Ciri-Ciri Rumput Raja:

  • Bibit unggul
  • Mencapai 4 meter tumbuh tegak dan berumpun
  • Berbulu halus,batang tebal dan keras
  • Produksi tinggi hingga 40 ton rumput segar atau hektar
  • Dipotong akan tumbuh kembali.

Cara pemotongan rumput raja mirip dengan rumput gajah yang mana pemotongan harus sisakan sekitar kurang lebih 10-15 cm dari tanah supaya rumput bisa tumbuh lagi dari pada selang dengan beberapa minggu telah dapat dipotong lagi.

1. Kandungan Nutrisi

Protein kasar rumput raja sekitar kurang lebih 11 persen, dibandingkan dengan rumput gajah hanya sekitar 8 persen.

2. Ciri Khas Rumput Raja

Rumput raja ialah jenis tanaman yang mempunyai umur yang panjang, rumpun, tegak, bahkan akar dan tingginya dapat capai 4 meter. Rumput ini mempunyai batang yang keras dan juga tebal, daunnya lebar dan panjang pada saat masuki umur yang tua.
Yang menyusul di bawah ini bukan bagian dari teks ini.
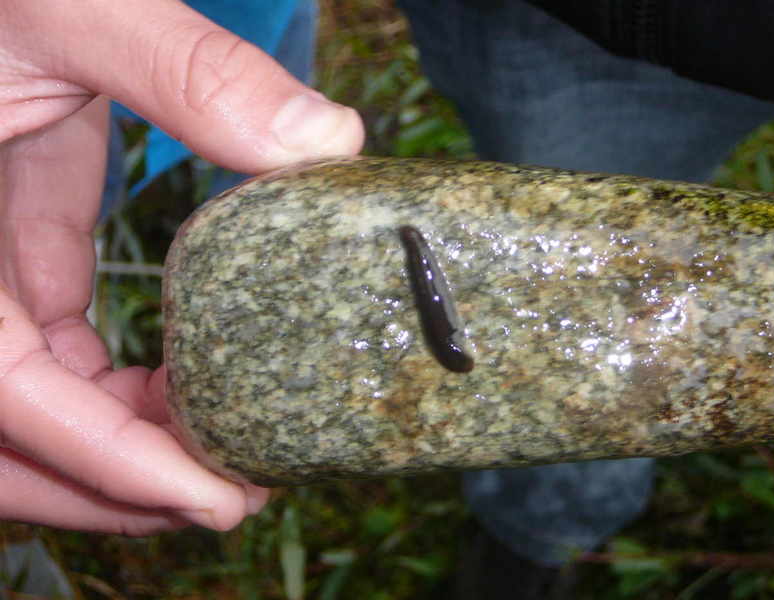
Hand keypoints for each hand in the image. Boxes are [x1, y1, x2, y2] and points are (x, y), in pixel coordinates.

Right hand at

Baca Juga:Hal Yang Menarik Dapat Ditemui di Gili Laba Labuan Bajo

3. Keunggulan Rumput raja

Rumput raja cenderung lebih digemari oleh hewan ternak berbanding dengan jenis rumput yang lainnya karena memiliki rasa dan kandungannya. Selain hal itu, rumput ini  tahan kering dan dipanen yang waktu  cepat. Di penanaman pertama, rumput ini dapat dipanen kurang lebih 2 hingga 3 bulan, sesudah itu rumput dapat dipanen setiap 6 minggu sekali.
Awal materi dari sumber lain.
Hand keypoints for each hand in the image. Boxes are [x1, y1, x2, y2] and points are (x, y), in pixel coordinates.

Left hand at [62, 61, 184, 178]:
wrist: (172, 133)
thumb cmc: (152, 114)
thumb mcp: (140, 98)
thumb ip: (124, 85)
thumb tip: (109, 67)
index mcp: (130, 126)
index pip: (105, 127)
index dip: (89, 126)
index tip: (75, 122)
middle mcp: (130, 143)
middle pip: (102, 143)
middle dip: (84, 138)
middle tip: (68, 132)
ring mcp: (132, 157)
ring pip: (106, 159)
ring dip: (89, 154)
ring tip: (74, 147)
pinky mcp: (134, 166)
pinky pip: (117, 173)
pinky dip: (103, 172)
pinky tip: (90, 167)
4. Penanaman Bisa Dilakukan dengan 2 Cara

Penanaman rumput raja dapat dilakukan gunakan dua cara, ialah sobekan dan stek. Dengan cara stek, batang sebagai stek sebagusnya berumur sekitar 8 bulan sampai panjang 25-30 cm. Sedangkan di cara sobekan, rumput yang dipilih ialah rumput yang muda. Selain muda, ciri rumput yang ideal pada metode sobekan ialah mempunyai tinggi 20-25 cm. Di sobekan rumpun sendiri Anda butuh buat lubang gunakan kedalaman 20 cm.
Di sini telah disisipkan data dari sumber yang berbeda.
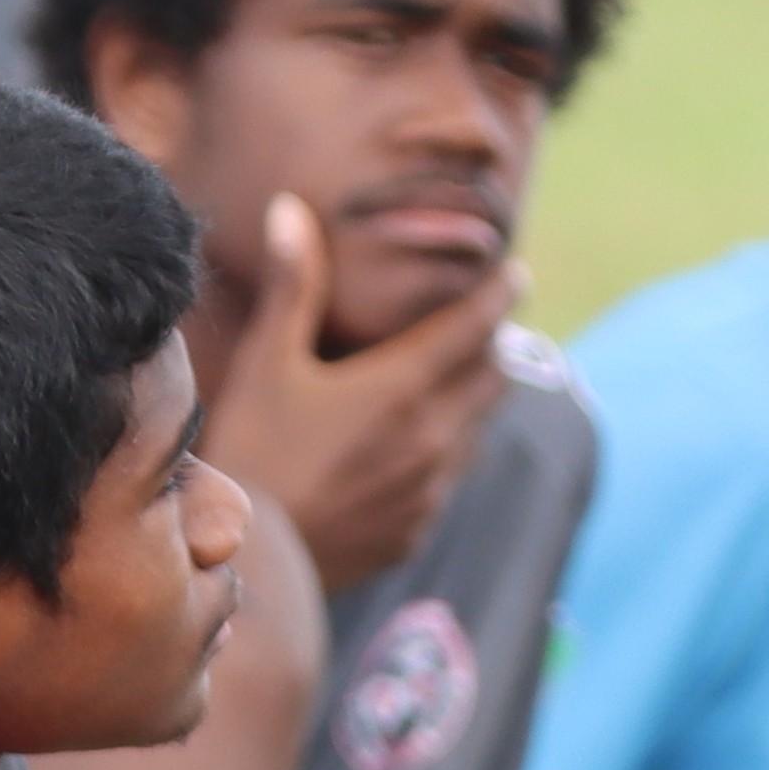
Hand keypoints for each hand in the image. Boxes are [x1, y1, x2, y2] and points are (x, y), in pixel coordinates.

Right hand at [196, 197, 524, 589]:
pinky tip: (413, 454)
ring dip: (473, 401)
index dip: (499, 294)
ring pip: (476, 430)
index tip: (515, 273)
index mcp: (403, 385)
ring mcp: (430, 488)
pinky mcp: (416, 528)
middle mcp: (434, 436)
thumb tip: (291, 210)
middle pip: (493, 376)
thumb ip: (294, 287)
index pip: (477, 326)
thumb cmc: (254, 451)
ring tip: (456, 384)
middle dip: (492, 345)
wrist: (253, 559)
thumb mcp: (267, 363)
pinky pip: (448, 480)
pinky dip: (443, 454)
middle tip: (486, 326)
2.Rumput Gajah (Pennisetum purpureum)

Rumput Gajah (Pennisetum purpureum)

Nama latin dari rumput gajah ialah Pennisetum purpureum yang juga hijauan pakan ternak mempunyai kualitas yang nutrisi tinggi. Pada asal mulanya dari Afrika yang mempunyai iklim tropic dan tumbuh bagus pada daerah yang ketinggian capai 2000 meter dpl. Rumput gajah termasuk jenis rumput unggul di karenakan mudah untuk tanam dan tahan terhadap kekeringan, sehingga bisa diandalkan di ketersediaan sumber pakan pada saat musim kemarau.

Ciri-Ciri Rumput Gajah:

  • Tumbuh secara berumpun dan perakaran serabut
  • Batang tinggi 3-4,5 meter tebal dan juga keras
  •  Berbulu pendek daun dan memiliki ujung runcing
  • Daun sepanjang 16-90 dan lebar 8-35 cm
  • Berbunga sama dengan es lilin
  • Dipotong bisa tumbuh kembali

Manfaat rumput gajah ialah untuk hijauan pakan ternak yang digemari oleh ternak ruminansia dan manfaat yang lainnya sebagai penahan erosi.

Itulah perbedaan rumput raja dan rumput gajah yang butuh Anda ketahui sebelum dipilihnya untuk pakan. Jangan lupa untuk pastikan rumput bebas pestisida sebelum dijadikan untuk pakan ternak Anda. Selamat mencoba.